I fear I had enough time to tally the pots and pans and utensils with the weary eyes of one whose main contribution in our kitchen is the post-prandial clean-up.

However, if you’re a member of the seemingly burgeoning crowd of people who take pictures of their food, this is the film for you.

I must fess up: I have been charmed but bewildered by this phenomenon.

I wonder…

The glory of a memorable restaurant meal is a recipe with multiple ingredients.

The food is one ingredient, but only one.

The setting is another. Is the room dramatic? Cozy? Huge? Is there a view of the ocean…mountain…desert…skyline…rings of Saturn?

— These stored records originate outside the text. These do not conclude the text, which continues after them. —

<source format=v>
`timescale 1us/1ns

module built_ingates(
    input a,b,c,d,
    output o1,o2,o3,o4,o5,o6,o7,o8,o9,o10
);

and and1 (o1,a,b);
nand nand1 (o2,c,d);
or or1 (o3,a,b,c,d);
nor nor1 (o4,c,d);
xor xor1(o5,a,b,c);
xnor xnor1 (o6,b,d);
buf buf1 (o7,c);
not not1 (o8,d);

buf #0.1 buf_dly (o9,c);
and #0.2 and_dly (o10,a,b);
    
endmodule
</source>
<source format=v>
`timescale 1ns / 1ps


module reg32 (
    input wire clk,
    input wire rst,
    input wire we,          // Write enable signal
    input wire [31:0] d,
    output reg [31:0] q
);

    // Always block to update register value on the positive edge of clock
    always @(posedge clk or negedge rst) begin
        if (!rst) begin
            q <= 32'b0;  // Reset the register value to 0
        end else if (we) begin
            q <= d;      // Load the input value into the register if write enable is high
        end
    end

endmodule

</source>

Is it on the roof…on the street…by the fireplace…in the kitchen?

Is the company good?

I have had memorable restaurant experiences.

  • Calamari and six vintage ports overlooking the Bay Bridge in San Francisco…
  • A Nighthawk Special in a cavern-like Columbia Steak House at 2am on Limestone Street.
  • Chateau Ausone 1978 in Yvette Wintergarden’s in Chicago.
  • Hot cross buns and café au lait in the snug of the local at Hever Castle on a grey morning.
  • Eggs Nova Scotia in a booth with a wall juke box at the Bungalow across the street from the Nu-Way Boot Shop on Mill Street.
  • Huevos Rancheros in in a sunny diner in Salinas.
  • A Caesar Salad lovingly assembled tableside in Denver.
  • Hot dogs off the right field line at Wrigley Field on a sunny Saturday afternoon. (Phillies lost).
  • Shrimp and grits on an overturned cable spool table, watching a shrimp boat unloading its resupplies at the neighboring dock in Charleston.
  • Green Chile Won Tons at the Bristol in Louisville after a stunning performance of “Child Byron” at Actors Theatre.
  • Coq au Vin at Café Chantant before slipping downstairs to Le Cabaret on Vine Street.

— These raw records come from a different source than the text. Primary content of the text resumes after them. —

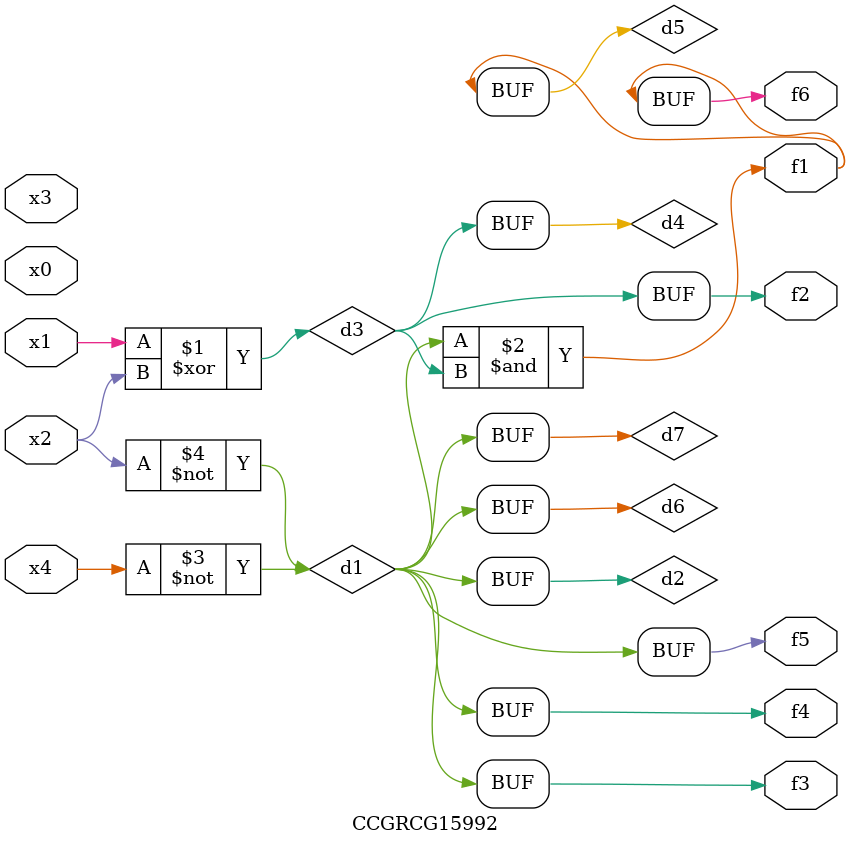
<source format=v>
module CCGRCG15992(
	input x0, x1, x2, x3, x4,
	output f1, f2, f3, f4, f5, f6
);

	wire d1, d2, d3, d4, d5, d6, d7;

	not (d1, x4);
	not (d2, x2);
	xor (d3, x1, x2);
	buf (d4, d3);
	and (d5, d1, d3);
	buf (d6, d1, d2);
	buf (d7, d2);
	assign f1 = d5;
	assign f2 = d4;
	assign f3 = d7;
	assign f4 = d7;
	assign f5 = d7;
	assign f6 = d5;
endmodule

</source>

The food, the time, the place, and most of all the company, is what made these experiences memorable. I wanted to capture each of them forever, recreate the moments for myself, and be able to share them with others. Perhaps that’s why we take our meal photos.

No photo is up to such a task, but the urge to share and relive the good stuff is nothing but admirable.